Once the group landed in Tripoli, two men named Babul and Sayeed, who were employed by the same agency in Dhaka, received the workers at the airport. The first thing the two did was that they took away the workers’ passports. The group of forty people was then taken to an abandoned warehouse in the suburb of Tripoli and was asked to wait there.
“None of us speaks any language other than Bangla and those two, Babul and Sayeed, threatened us of deportation if we disobeyed them. We became totally helpless in a foreign country,” said Mansur.
Like many at the Choucha camp, Mansur’s group waited and almost starved in that warehouse for two months. “When Babul and Sayeed finally took us to work, we learned that our salary would be paid to them, not to us. They sold us!” Mansur added.
“Every month they used to receive our salaries, which was about 200 Libyan dinars (= $ 220) for each worker in place of the promised $ 360, and deducted half the money for what they claimed food and accommodation. We each received only $ 110 as our wages per month,” said Mansur.
And then again, whatever little money they could save out of their salaries was looted by rebel Libyans when the Bangladeshi workers were fleeing the politically shaken country.
The recruiting agencies the workers were complaining against include Akash Bhraman and Banglar Progoti — both licensed by Bangladesh government.
However, none of the stories told by these deceived youths matches the one of 28-year-old Najimuddin, son of Nurul Haque of Feni sadar. He insisted on talking to me as I was walking through Choucha camp yesterday trying to find an UNHCR official.
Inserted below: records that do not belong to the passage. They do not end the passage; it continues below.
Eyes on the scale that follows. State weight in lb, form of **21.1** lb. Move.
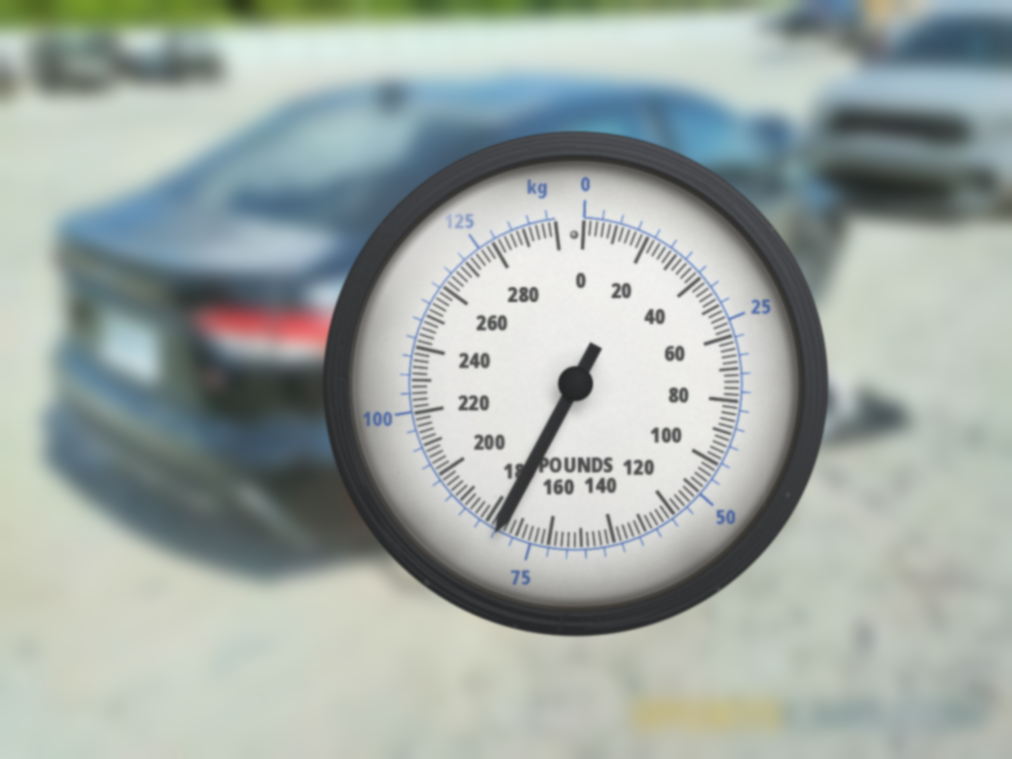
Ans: **176** lb
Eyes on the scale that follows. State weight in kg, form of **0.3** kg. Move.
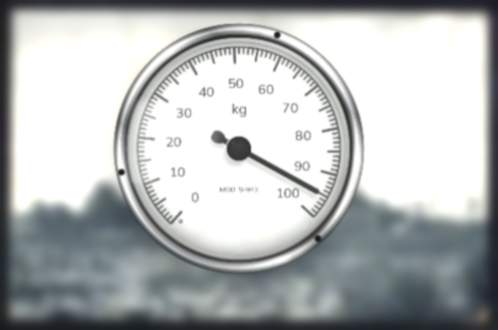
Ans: **95** kg
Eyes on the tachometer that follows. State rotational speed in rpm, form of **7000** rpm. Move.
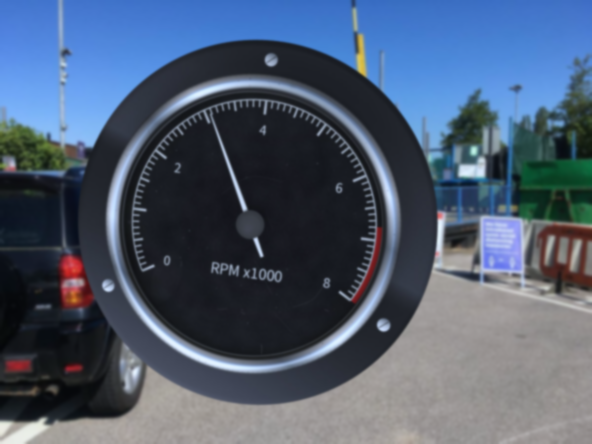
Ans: **3100** rpm
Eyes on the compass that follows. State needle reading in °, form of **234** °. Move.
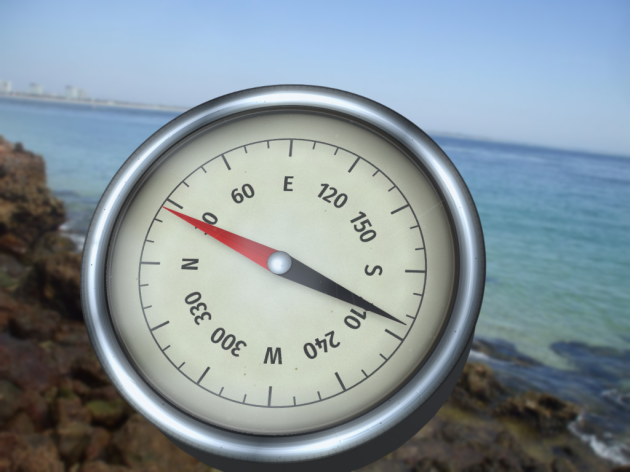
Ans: **25** °
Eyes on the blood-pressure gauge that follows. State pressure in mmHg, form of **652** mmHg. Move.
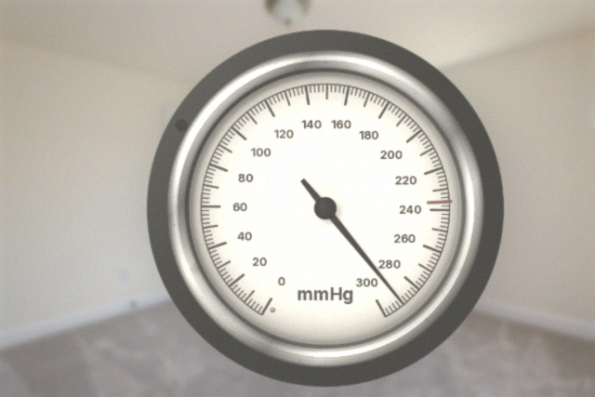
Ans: **290** mmHg
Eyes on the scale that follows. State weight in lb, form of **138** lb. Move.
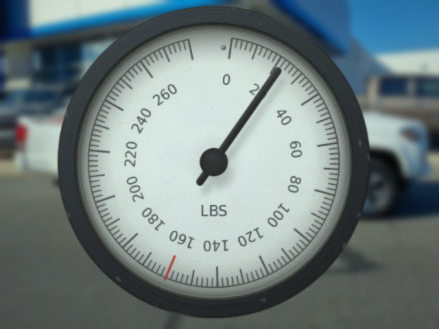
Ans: **22** lb
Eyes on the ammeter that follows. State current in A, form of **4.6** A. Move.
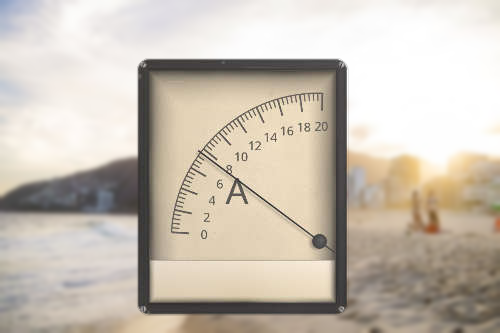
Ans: **7.6** A
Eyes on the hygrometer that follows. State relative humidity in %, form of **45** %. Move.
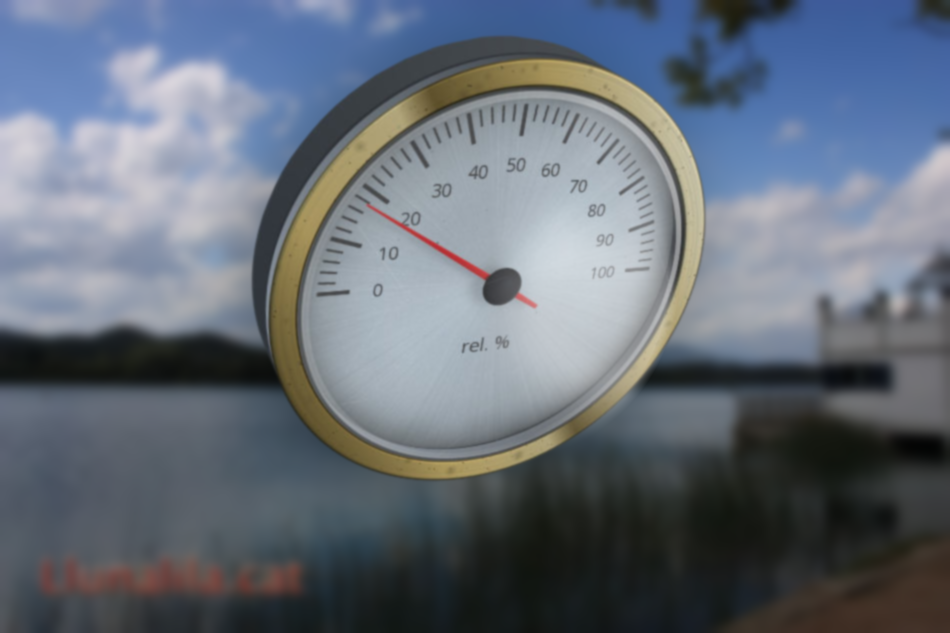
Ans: **18** %
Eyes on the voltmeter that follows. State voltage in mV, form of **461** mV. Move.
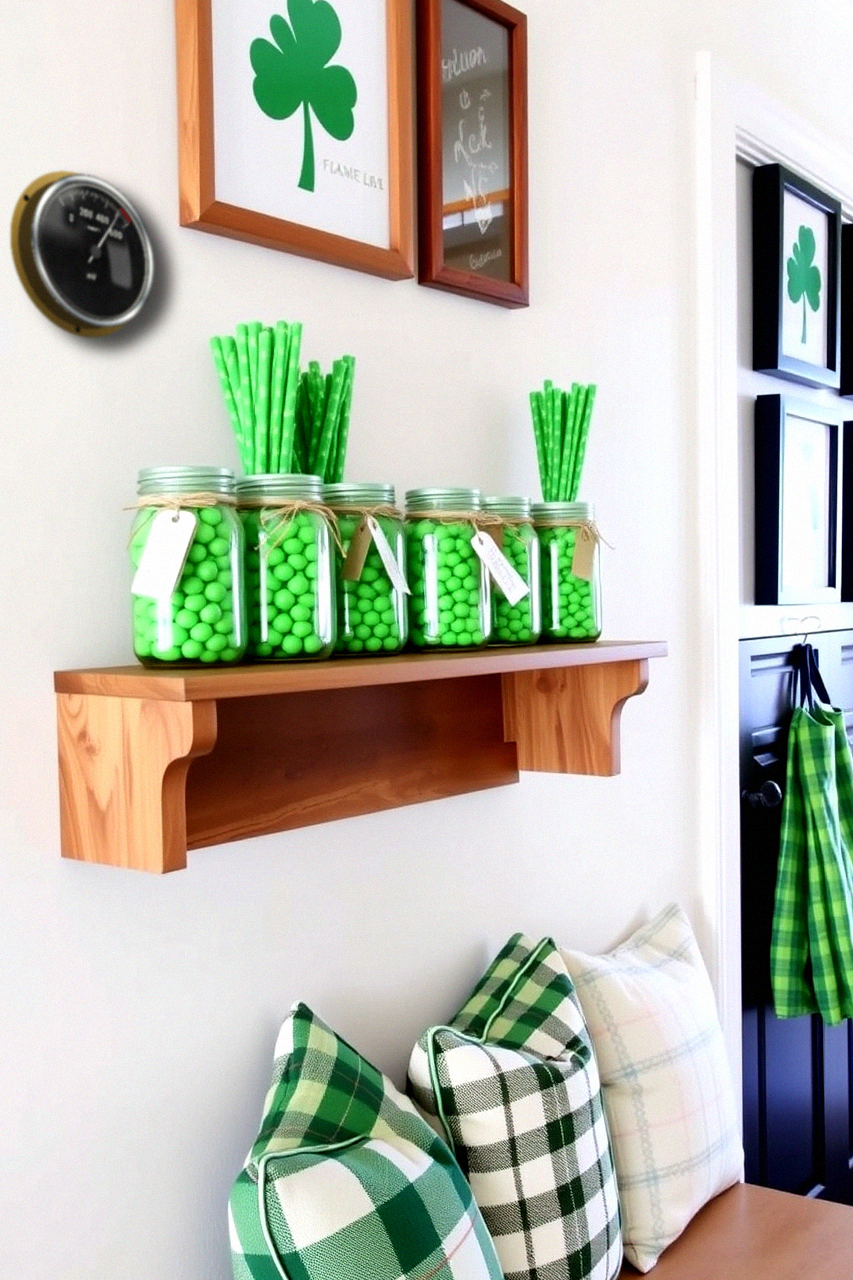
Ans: **500** mV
“I sold my father’s land and mother’s ornaments to hand over Tk 2.7 lakh to Mostafa of Micro Export agency in Naya Paltan for processing my papers for an overseas job,” said Najimuddin tightly holding my arm.
“Three months later, Mostafa called me over the phone and asked me to go to Dhaka to board a plane for Libya. When I reached Dhaka, to my surprise I found that my name in the passport was Gopesh Chandra Nath, son of Umesh Chandra Bhoumik. Mostafa told me that it was the only way if I wanted to go to Libya. He also told me to memorise my new personal details in the passport and learn about Hindu religion and custom in two days,” said Najimuddin.
“I could not share the matter with anyone but I had no choice. I came to Libya as a Hindu where most of my fellow Muslim migrants from Bangladesh in the dormitory and at work treated me differently and made sure that I did not eat beef or share their kitchen utensils, as it is forbidden according to Hindu religion. I could not even say my prayers for the fear of my religion being exposed,” he added.
“It was unbearable and the fear of deportation always haunted me. I will tear that passport as soon as I get home and return to my own identity, an ever poor man,” Najimuddin was still holding my arm as he finished his story. I promised him to write his story.
The thousands of stranded Bangladeshi workers have probably opened a new door for us to look into the system through which they are trafficked, exploited and then abandoned. After all, it is the remittance sent by them that keeps the nation’s backbone upright.